Just because you can technically scale the number of layers doesn’t mean you can move to high-volume production. To scale, flash manufacturers must increase performance and capacity while decreasing the cost per bit.

The combined operational and technical complexity approaches the unfathomable.

Trend Setter 

At Lam Research, we don’t follow trends—we set them. Lam’s pioneering efforts in etch and deposition technology over the decades have led to significant breakthroughs in NAND flash manufacturing. We have a proven track record of delivering solutions that enable 3D NAND scaling, such as cryogenic memory hole etch, which is the process of creating vertical pathways in the memory stack that connect the cells. This process is essential for enabling 3D NAND devices to scale to higher layer counts, as it determines the quality and uniformity of the memory cells.

Lam has improved memory hole etching processes over time, using our unique and proprietary technologies, such as:

• Cryogenic high aspect ratio etching with novel chemistries, a uniform deep etch that lowers wafer temperature during manufacturing to enable innovative new process chemistries that allows for more bits per cell.
• Scalable high-power confined plasma reactors, which generate high-energy plasmas that can etch deep and narrow holes with high aspect ratios.
• Unique pulsed plasma technology, which modulates plasma species to control the etch profile and selectivity, resulting in more uniform and consistent holes.

With these technologies, Lam has enabled our customers to achieve near-perfect memory hole etch profiles with high throughput and, because of greater efficiency, low environmental impact.

NAND Scaling 

Lam has also enabled our customers to scale 3D NAND laterally, vertically, and logically with our leadership in high aspect ratio (HAR) etch. A differentiated high aspect ratio etch capability enables our customers to scale multiple vectors:

• Lateral scaling, which involves reducing the dimensions of individual memory cells and the distances between them in the same area, increasing the bit density and capacity.
• Vertical scaling, which involves increasing the number of layers in the memory stack to achieve higher storage capacity, performance, and energy efficiency.
• Logic scaling, which means increasing the number of bits per storage cell—from single-level cell (SLC) to multi-level cell (MLC), triple-level cell (TLC), and even quad-level cell (QLC)—allowing for more data to be stored in the same physical space.
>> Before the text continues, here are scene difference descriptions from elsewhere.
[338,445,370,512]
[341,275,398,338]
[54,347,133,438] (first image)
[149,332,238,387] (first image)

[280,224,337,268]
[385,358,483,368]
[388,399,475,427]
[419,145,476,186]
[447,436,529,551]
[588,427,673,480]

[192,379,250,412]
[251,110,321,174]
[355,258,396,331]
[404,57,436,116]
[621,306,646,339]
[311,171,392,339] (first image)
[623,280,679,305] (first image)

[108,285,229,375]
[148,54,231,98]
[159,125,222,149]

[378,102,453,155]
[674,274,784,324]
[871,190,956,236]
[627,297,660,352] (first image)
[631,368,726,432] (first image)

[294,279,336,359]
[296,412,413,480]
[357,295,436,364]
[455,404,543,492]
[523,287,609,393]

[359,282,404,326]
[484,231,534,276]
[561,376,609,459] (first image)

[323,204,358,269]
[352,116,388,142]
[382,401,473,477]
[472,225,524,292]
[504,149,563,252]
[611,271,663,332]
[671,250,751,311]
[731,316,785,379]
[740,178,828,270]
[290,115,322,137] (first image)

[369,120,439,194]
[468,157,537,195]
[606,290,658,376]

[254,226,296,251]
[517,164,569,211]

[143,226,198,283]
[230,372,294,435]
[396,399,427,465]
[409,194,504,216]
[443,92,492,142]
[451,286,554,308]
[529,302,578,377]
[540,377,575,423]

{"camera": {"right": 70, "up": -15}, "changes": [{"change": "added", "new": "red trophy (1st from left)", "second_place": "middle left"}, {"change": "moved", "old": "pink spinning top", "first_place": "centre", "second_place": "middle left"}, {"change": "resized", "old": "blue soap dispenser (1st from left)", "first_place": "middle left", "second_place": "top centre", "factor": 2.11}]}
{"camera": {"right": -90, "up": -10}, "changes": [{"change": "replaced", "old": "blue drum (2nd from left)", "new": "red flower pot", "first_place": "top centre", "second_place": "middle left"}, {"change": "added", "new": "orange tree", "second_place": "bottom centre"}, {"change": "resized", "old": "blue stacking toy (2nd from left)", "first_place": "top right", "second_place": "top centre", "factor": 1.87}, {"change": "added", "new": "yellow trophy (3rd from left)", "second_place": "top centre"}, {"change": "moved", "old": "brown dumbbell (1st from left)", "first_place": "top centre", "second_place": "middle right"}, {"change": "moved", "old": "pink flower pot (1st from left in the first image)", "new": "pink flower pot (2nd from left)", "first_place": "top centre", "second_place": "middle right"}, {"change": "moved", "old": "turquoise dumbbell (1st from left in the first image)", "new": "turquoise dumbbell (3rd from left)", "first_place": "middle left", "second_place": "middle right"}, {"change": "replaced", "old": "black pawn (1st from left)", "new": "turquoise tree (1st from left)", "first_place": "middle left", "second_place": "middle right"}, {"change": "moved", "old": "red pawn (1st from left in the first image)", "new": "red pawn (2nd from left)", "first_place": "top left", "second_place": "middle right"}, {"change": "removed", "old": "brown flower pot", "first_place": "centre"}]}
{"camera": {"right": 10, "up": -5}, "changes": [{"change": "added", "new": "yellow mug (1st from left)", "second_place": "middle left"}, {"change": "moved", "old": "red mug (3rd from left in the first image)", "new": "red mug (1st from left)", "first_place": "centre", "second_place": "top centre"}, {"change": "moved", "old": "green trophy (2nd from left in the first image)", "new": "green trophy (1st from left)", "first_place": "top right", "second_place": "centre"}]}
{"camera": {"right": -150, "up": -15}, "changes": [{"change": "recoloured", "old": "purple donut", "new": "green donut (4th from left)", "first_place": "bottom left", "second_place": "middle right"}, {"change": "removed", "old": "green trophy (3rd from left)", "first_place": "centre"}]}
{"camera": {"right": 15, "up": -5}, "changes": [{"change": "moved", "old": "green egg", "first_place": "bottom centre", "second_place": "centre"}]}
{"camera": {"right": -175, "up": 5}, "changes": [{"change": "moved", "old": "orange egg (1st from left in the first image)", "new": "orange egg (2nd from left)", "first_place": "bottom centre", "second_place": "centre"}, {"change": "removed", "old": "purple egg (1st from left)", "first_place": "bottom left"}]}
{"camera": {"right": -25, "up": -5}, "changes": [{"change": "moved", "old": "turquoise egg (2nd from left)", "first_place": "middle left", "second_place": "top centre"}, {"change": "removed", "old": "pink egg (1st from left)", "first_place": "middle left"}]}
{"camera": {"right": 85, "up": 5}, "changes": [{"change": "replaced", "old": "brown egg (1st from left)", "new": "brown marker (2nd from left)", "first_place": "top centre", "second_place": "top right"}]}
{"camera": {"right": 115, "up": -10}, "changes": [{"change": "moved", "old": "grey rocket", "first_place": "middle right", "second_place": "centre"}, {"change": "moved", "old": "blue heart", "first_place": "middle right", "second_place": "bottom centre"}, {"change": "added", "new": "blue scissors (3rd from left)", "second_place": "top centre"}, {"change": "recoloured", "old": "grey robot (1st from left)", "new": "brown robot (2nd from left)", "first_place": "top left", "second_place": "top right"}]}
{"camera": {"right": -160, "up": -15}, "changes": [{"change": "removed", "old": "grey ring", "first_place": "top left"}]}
Lam’s high aspect ratio etch solutions, such as Flex and Vantex, use advanced hardware and software technologies to deliver precise dielectric etching with exceptional uniformity, repeatability, and low defectivity to create the most critical HAR device features.

In sum, our solutions enable our customers to reduce costs by packing more cells per layer, which increases the number of layers, and get more bits per cell, thereby improving energy efficiency and optimizing performance and reliability—necessary features that enable the AI era.

Defining Tomorrow

As we navigate the complexities of the AI age, the path to 1,000-layer 3D NAND represents more than just a technological aspiration; it symbolizes a leap toward meeting the future demands of global data processing and storage. Lam Research is committed to leading this charge, providing solutions that address the critical challenges of today and paving the way for innovations that will define tomorrow.